Entry 5 –

No big blog style entry today, not as many updates. Instead I will be doing my worry thought log, as I feel it helps me regulate my anxiety throughout the day. Yes it surprisingly works for me!

Okay here they are:

I woke up too late again, I’ll never be anything I am waking up late because of what happened a few days ago with the helicopters, my schedule is out of whack so it will take a few days to fix it. Besides, it’s the changing season, since it is getting colder now it will take a few days to get used to waking up to such a cold room. After a few days I’m sure I will adjust to this change and it will be a lot easier for me to get out of bed not just wake up with a little determination! Side note I will consider buying a small heater this year.

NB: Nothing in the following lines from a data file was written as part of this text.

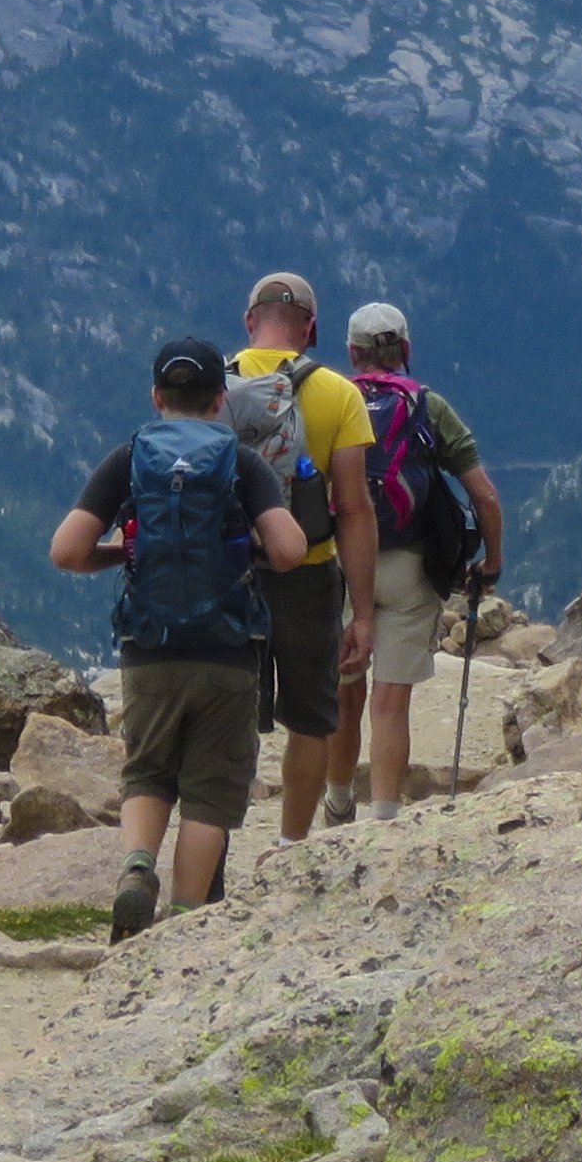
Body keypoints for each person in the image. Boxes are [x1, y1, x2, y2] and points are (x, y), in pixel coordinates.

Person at [52, 335, 310, 937]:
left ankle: (138, 866)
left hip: (148, 646)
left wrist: (124, 554)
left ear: (156, 397)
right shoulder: (240, 462)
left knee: (147, 771)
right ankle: (185, 923)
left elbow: (66, 551)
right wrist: (247, 554)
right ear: (221, 400)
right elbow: (291, 550)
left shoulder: (129, 458)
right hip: (227, 649)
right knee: (211, 792)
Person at [335, 304, 506, 821]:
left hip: (342, 567)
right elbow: (485, 497)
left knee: (344, 692)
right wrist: (491, 560)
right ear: (406, 351)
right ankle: (385, 820)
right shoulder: (427, 407)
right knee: (390, 702)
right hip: (410, 566)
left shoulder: (329, 399)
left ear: (352, 353)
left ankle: (338, 804)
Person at [233, 272, 376, 840]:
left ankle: (213, 849)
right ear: (311, 330)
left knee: (228, 717)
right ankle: (292, 847)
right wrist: (362, 614)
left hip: (231, 574)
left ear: (249, 322)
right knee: (312, 721)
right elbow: (354, 508)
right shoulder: (339, 393)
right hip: (310, 573)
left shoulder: (214, 384)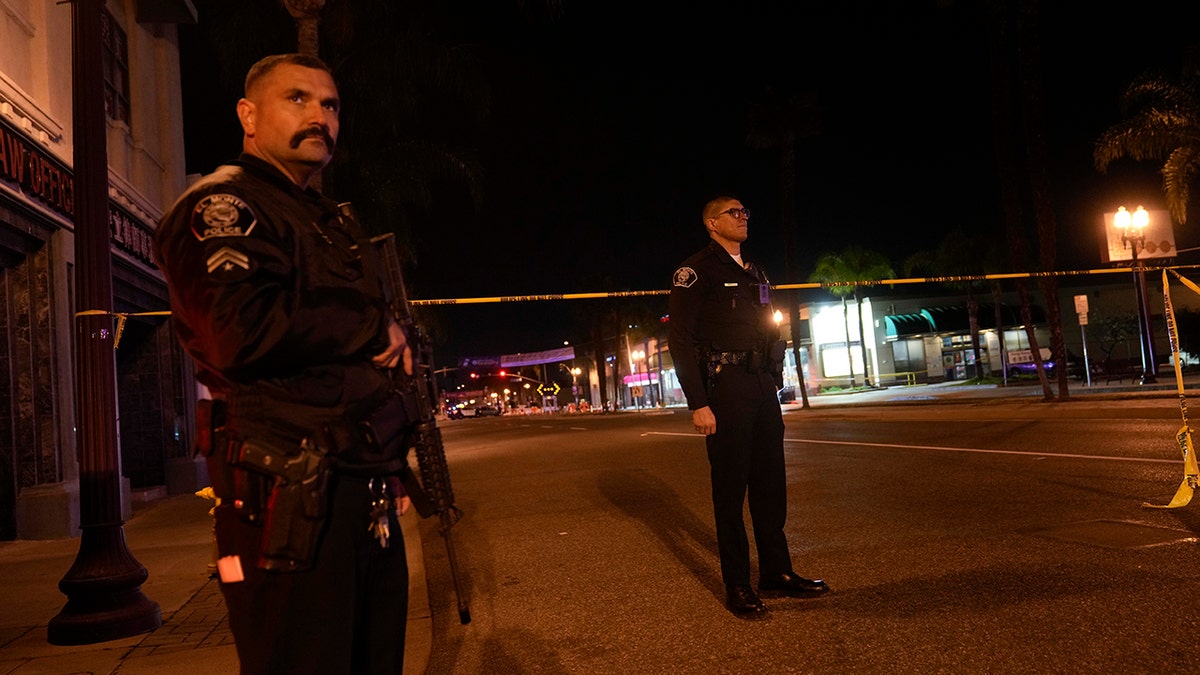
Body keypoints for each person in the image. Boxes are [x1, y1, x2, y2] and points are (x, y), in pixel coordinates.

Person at [154, 53, 415, 673]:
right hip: (287, 494)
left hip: (360, 484)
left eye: (329, 105)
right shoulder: (224, 208)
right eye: (297, 99)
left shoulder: (323, 217)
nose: (319, 116)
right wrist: (371, 323)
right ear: (248, 115)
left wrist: (389, 460)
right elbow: (237, 332)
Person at [667, 195, 828, 616]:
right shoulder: (695, 271)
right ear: (711, 223)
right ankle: (737, 585)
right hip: (726, 388)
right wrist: (697, 403)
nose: (742, 218)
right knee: (730, 491)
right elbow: (680, 341)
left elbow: (768, 325)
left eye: (745, 213)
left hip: (761, 385)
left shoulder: (756, 270)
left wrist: (776, 375)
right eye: (733, 214)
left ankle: (777, 571)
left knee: (771, 485)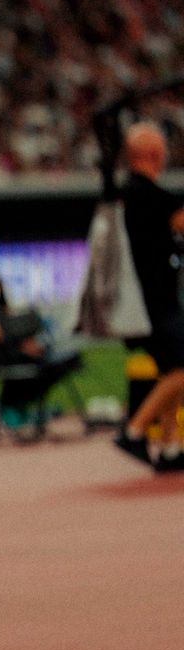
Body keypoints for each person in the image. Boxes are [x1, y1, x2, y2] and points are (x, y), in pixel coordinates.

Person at [0, 221, 83, 426]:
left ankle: (18, 406)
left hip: (8, 346)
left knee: (60, 359)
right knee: (34, 359)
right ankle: (11, 408)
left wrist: (25, 339)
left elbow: (7, 318)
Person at [114, 123, 184, 472]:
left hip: (142, 301)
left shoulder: (127, 194)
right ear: (156, 155)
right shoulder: (152, 197)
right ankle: (135, 429)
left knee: (173, 369)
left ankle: (171, 447)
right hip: (155, 301)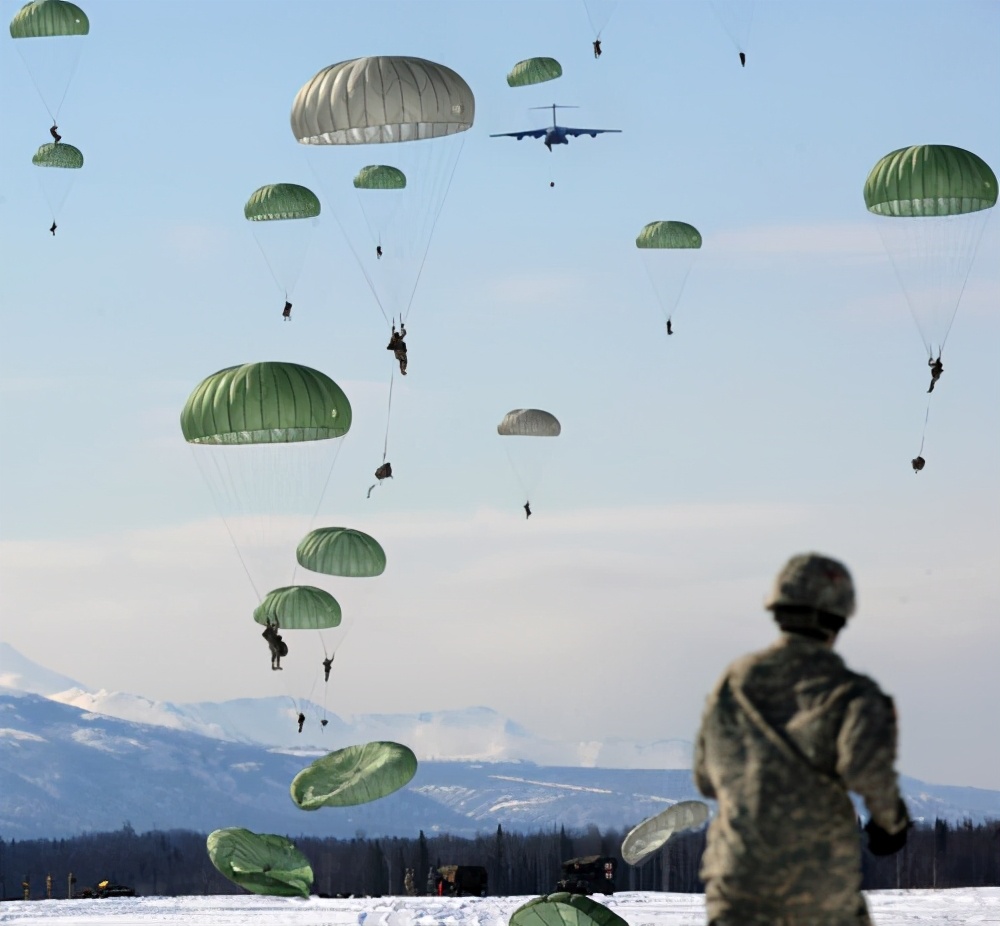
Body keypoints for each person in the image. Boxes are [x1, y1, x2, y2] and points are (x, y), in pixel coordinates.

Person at [694, 552, 910, 926]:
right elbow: (867, 770)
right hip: (818, 887)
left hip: (736, 881)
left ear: (778, 608)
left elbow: (705, 776)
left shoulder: (734, 681)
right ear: (840, 616)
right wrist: (890, 824)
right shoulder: (853, 693)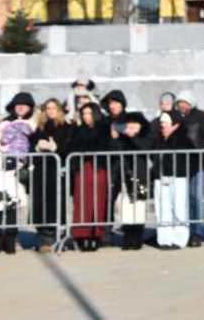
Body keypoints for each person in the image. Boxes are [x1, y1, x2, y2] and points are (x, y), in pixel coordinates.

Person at [103, 90, 151, 251]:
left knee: (137, 201)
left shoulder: (134, 118)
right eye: (110, 103)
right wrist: (112, 138)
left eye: (116, 103)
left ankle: (135, 237)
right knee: (111, 201)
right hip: (114, 167)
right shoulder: (106, 122)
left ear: (122, 104)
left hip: (135, 168)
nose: (113, 106)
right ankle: (108, 234)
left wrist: (130, 133)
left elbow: (144, 143)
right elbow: (104, 148)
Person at [65, 102, 109, 252]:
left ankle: (96, 235)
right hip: (82, 169)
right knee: (82, 203)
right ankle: (81, 234)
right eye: (84, 114)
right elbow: (70, 147)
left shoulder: (104, 129)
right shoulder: (78, 130)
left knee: (98, 202)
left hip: (99, 169)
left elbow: (106, 146)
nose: (86, 117)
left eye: (89, 113)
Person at [174, 90, 204, 247]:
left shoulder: (202, 118)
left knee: (196, 199)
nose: (182, 105)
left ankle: (197, 232)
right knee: (182, 200)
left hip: (197, 165)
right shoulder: (175, 117)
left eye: (185, 102)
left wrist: (197, 150)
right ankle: (183, 230)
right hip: (180, 165)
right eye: (180, 102)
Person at [29, 98, 70, 252]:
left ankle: (57, 238)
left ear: (59, 109)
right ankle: (42, 238)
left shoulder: (65, 127)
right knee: (41, 204)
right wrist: (38, 148)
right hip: (41, 171)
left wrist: (55, 148)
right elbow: (31, 145)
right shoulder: (40, 127)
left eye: (53, 108)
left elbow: (68, 147)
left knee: (56, 204)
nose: (51, 111)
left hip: (57, 172)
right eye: (48, 108)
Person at [153, 110, 194, 250]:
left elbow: (192, 159)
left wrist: (183, 171)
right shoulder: (158, 139)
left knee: (179, 209)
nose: (162, 125)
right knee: (162, 209)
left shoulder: (183, 140)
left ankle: (179, 239)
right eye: (161, 122)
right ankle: (164, 239)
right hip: (161, 177)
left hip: (178, 178)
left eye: (165, 122)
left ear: (175, 125)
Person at [0, 108, 23, 255]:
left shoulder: (7, 135)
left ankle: (10, 242)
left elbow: (19, 155)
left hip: (9, 179)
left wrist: (10, 163)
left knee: (11, 211)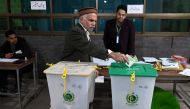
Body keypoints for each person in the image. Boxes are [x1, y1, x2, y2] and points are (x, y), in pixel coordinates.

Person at [62, 7, 128, 62]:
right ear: (82, 19)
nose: (94, 24)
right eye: (91, 20)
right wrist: (112, 54)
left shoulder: (84, 31)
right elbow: (89, 47)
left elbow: (87, 52)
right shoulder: (75, 31)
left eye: (95, 21)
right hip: (69, 70)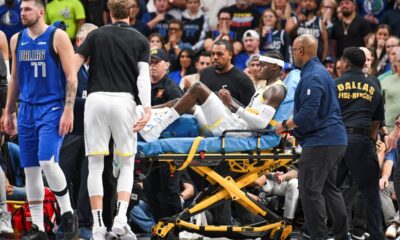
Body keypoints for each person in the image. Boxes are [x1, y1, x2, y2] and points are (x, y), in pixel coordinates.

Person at [74, 0, 152, 239]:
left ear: (108, 13)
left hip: (95, 100)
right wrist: (147, 108)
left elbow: (74, 66)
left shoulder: (96, 35)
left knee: (95, 165)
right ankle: (119, 219)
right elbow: (143, 78)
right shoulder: (140, 39)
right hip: (123, 102)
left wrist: (66, 99)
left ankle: (97, 226)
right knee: (127, 163)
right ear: (131, 12)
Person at [3, 0, 79, 239]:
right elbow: (14, 79)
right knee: (31, 170)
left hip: (52, 107)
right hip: (26, 109)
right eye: (21, 9)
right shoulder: (16, 40)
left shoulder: (57, 36)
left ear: (41, 11)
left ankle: (68, 215)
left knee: (47, 161)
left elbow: (72, 77)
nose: (22, 13)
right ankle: (38, 227)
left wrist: (69, 109)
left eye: (27, 9)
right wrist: (8, 111)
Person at [275, 34, 349, 240]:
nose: (292, 55)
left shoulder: (312, 76)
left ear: (300, 51)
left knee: (309, 191)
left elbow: (308, 114)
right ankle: (343, 236)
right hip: (334, 140)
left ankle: (318, 236)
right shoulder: (320, 73)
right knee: (329, 189)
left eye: (293, 51)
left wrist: (284, 126)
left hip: (321, 142)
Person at [335, 47, 385, 240]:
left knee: (330, 188)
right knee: (370, 192)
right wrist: (370, 142)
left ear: (346, 63)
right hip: (362, 139)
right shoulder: (373, 85)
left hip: (338, 140)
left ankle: (318, 231)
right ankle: (376, 235)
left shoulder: (335, 83)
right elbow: (376, 121)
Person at [200, 39, 255, 106]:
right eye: (213, 54)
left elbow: (249, 110)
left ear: (230, 55)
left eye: (220, 54)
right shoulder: (205, 73)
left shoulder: (243, 80)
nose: (215, 57)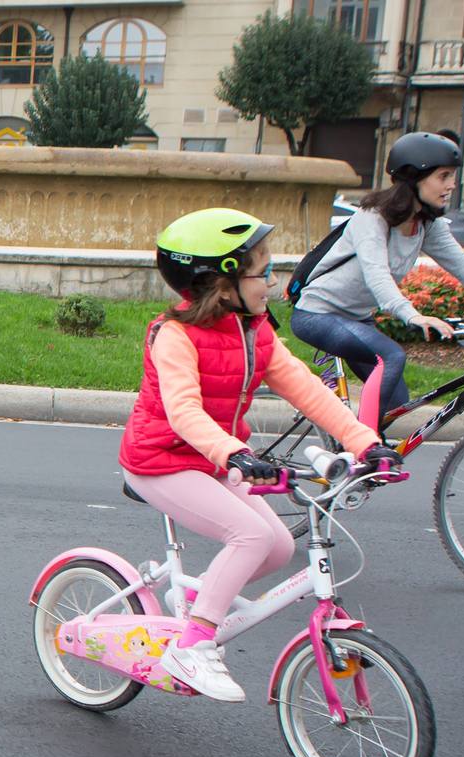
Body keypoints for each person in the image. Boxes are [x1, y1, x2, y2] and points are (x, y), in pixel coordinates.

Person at [124, 208, 401, 701]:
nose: (273, 280)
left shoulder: (253, 331)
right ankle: (192, 645)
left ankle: (198, 596)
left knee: (278, 546)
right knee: (250, 535)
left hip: (216, 459)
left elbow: (308, 390)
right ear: (221, 281)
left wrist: (367, 443)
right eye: (263, 270)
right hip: (161, 459)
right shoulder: (175, 336)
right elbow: (184, 412)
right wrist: (236, 454)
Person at [290, 132, 464, 419]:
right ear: (414, 177)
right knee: (391, 356)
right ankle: (359, 452)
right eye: (443, 176)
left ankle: (366, 449)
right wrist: (412, 314)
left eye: (452, 177)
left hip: (357, 319)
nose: (452, 185)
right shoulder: (372, 218)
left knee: (395, 402)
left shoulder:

I didn’t exercise enough yesterday and I feel like it will lead to palpitations Well so what? I can do more exercise today, and tomorrow and the day after that! If I’m not getting enough exercise/outside time then all I have to do is structure my schedule better and spend less time sitting/more time doing.

Me and my friend will never be able to get through our project in time That’s not true, actually we both agreed to divide the work up nicely and work harder our next session so that the work gets done in time!

I still haven’t heard back from the job what if they don’t hire me? Well then it’s there loss because I’d be great for that role. In the mean time, who cares, let’s apply to more jobs while we wait for their response!

What if I die alone? Nothing, it’s not that big of a deal. And for that matter, would you really want to die alone AND be worrying about it, or just die alone but be free of worry? I think the latter is the more sensible option.

I can’t get on that train. Here’s a novel idea, you can and you will and it won’t even be a big deal.

Okay well what if I have to use the bathroom? I’ll hold it till I get off the train and go home.

But what if it’s an emergency? Well then I’ll get off on the soonest available stop and find a restroom. At this point urination isn’t an issue for me because I’ve demonstrated time and again I can hold it when I’m outside for a few hours except in special circumstances when for some reason I have to go really bad the second I get to my destination.

What if I don’t do enough today and am less productive than yesterday? Well then so what, I’ll do that stuff the next day. There’s no need to worry about work you can’t finish today. You are already tired from the work that you did do and don’t need the extra stress.